Construct and describe a model of a right rectangular and a right triangular prism, using materials such as pattern blocks or modelling clay.
Construct right rectangular prisms from their nets.
Construct right triangular prisms from their nets.
Identify examples of right rectangular and right triangular prisms found in the environment.
• 4.SS.5
Demonstrate an understanding of congruency, concretely and pictorially.
Determine if two given 2-D shapes are congruent, and explain the strategy used.
Create a shape that is congruent to a given 2-D shape.
Identify congruent 2-D shapes from a given set of shapes shown in different orientations.
Identify corresponding vertices and sides of two given congruent shapes.
• 4.SS.6
Demonstrate an understanding of line symmetry by:
identifying symmetrical 2-D shapes.
creating symmetrical 2-D shapes.
drawing one or more lines of symmetry in a 2-D shape.
Identify the characteristics of given symmetrical and non-symmetrical 2-D shapes.
Sort a given set of 2-D shapes as symmetrical and non-symmetrical.
Complete a symmetrical 2-D shape, given half the shape and its line of symmetry.
Identify lines of symmetry of a given set of 2-D shapes, and explain why each shape is symmetrical.

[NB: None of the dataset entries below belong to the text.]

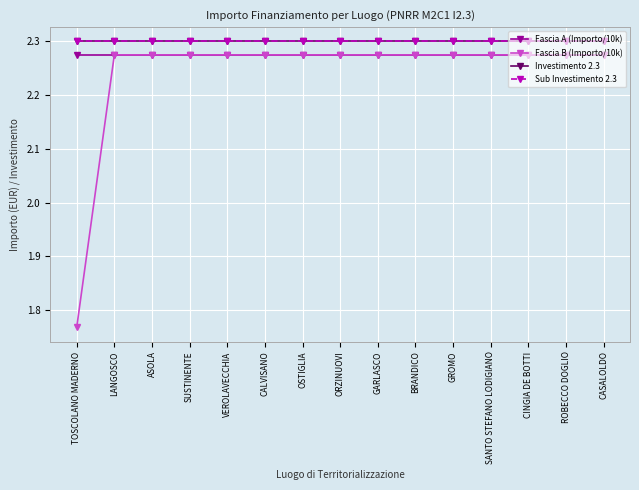

List the labels in order of Sub Investimento 2.3 value, largest first.

TOSCOLANO MADERNO, LANGOSCO, ASOLA, SUSTINENTE, VEROLAVECCHIA, CALVISANO, OSTIGLIA, ORZINUOVI, GARLASCO, BRANDICO, GROMO, SANTO STEFANO LODIGIANO, CINGIA DE BOTTI, ROBECCO DOGLIO, CASALOLDO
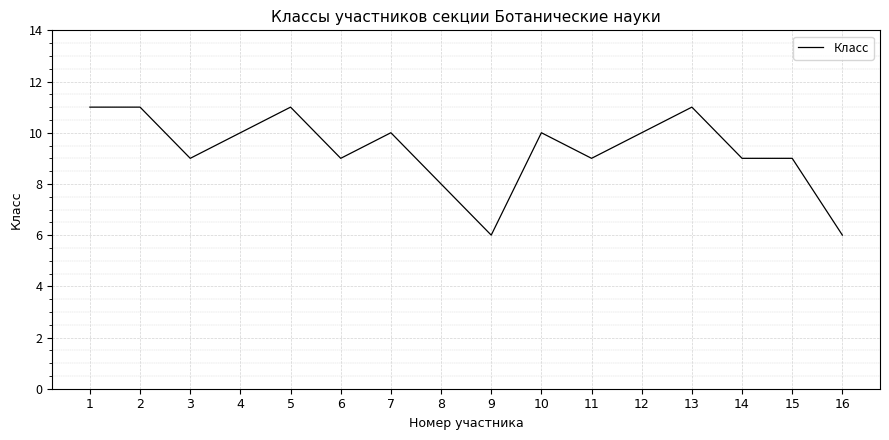

Is it true that the value at 7 is 10?

True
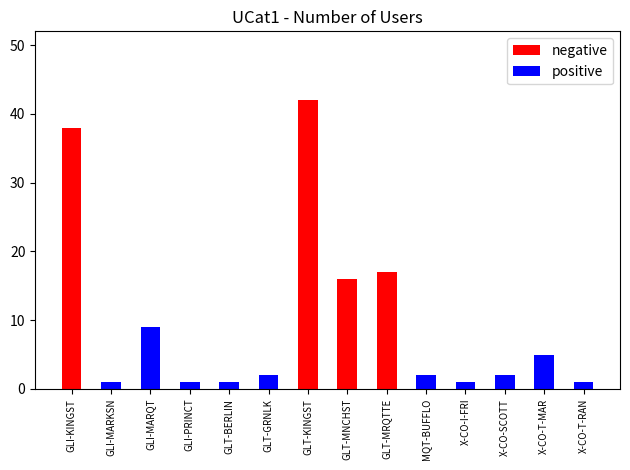

List the series in order of their peak value, highest first.

negative, positive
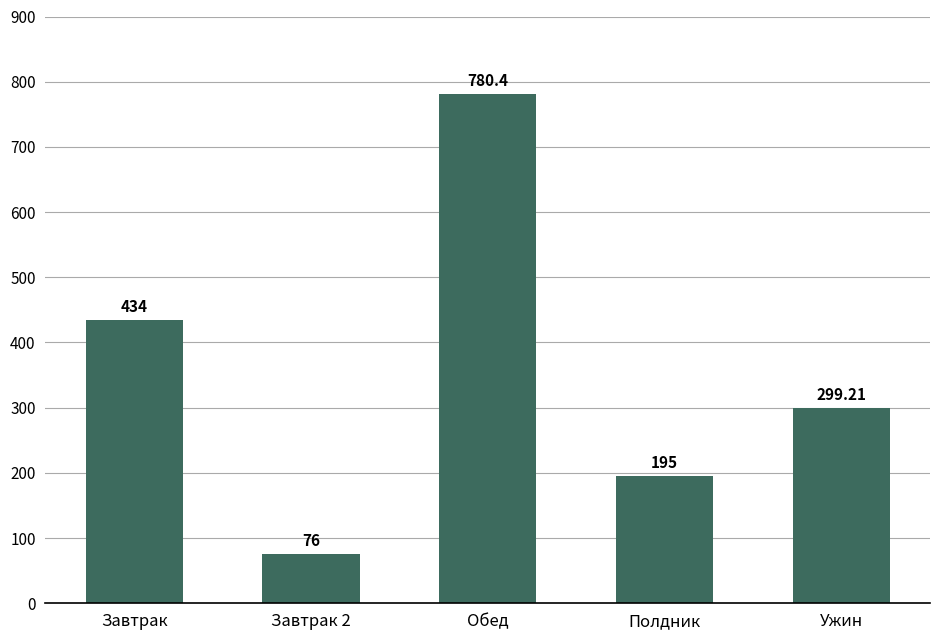

The value at Завтрак 2 is 134.4. True or false?

False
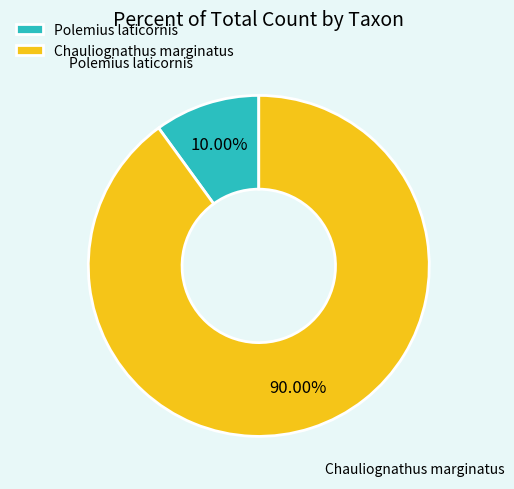

Is it true that Polemius laticornis is 17% of the pie?

False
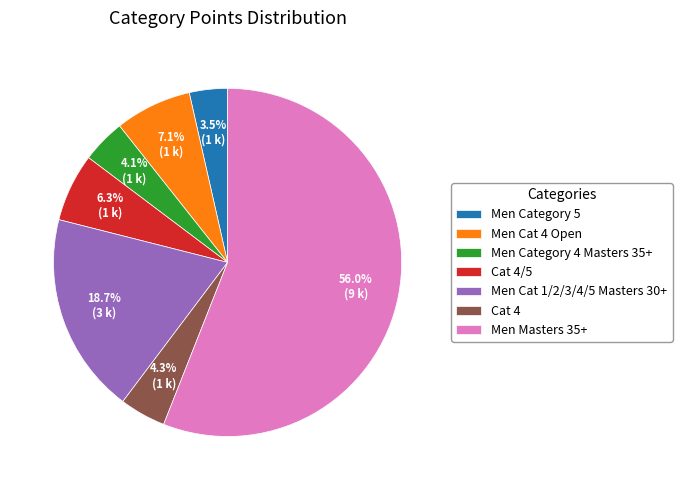

What is the total percentage of Cat 4 and Men Cat 1/2/3/4/5 Masters 30+?

23.0%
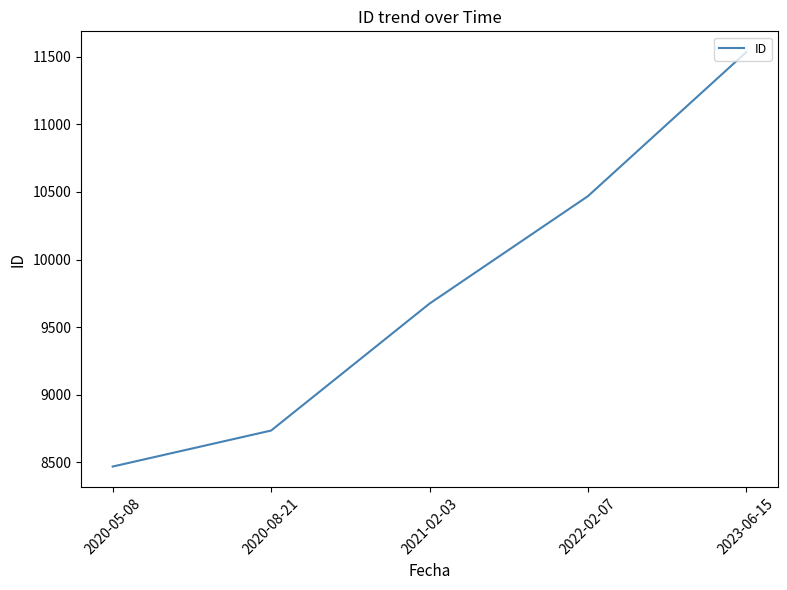

What is the difference between the maximum and minimum values?

3063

Determine whether or not a given 2-D shape is symmetrical by using an image reflector or by folding and superimposing.
Create a symmetrical shape with and without manipulatives.
Provide examples of symmetrical shapes found in the environment, and identify the line(s) of symmetry.
Sort a given set of 2-D shapes as those that have no lines of symmetry, one line of symmetry or more than one line of symmetry.
• Statistics & Probability
• 4.SP.1
Demonstrate an understanding of many-to-one correspondence.
Compare graphs in which the same data has been displayed using one-to-one and many-to-one correspondences, and explain how they are the same and different.
Explain why many-to-one correspondence is sometimes used rather than one-to-one correspondence.
Find examples of graphs in print and electronic media, such as newspapers, magazines and the Internet, in which many-to-one correspondence is used; and describe the correspondence used.
• 4.SP.2
Construct and interpret pictographs and bar graphs involving many-to-one correspondence to draw conclusions.
Identify an interval and correspondence for displaying a given set of data in a graph, and justify the choice.
Create and label (with categories, title and legend) a pictograph to display a given set of data, using many-to-one correspondence, and justify the choice of correspondence used.
Create and label (with axes and title) a bar graph to display a given set of data, using many-to-one correspondence, and justify the choice of interval used.
Answer a given question, using a given graph in which data is displayed using many-to-one correspondence.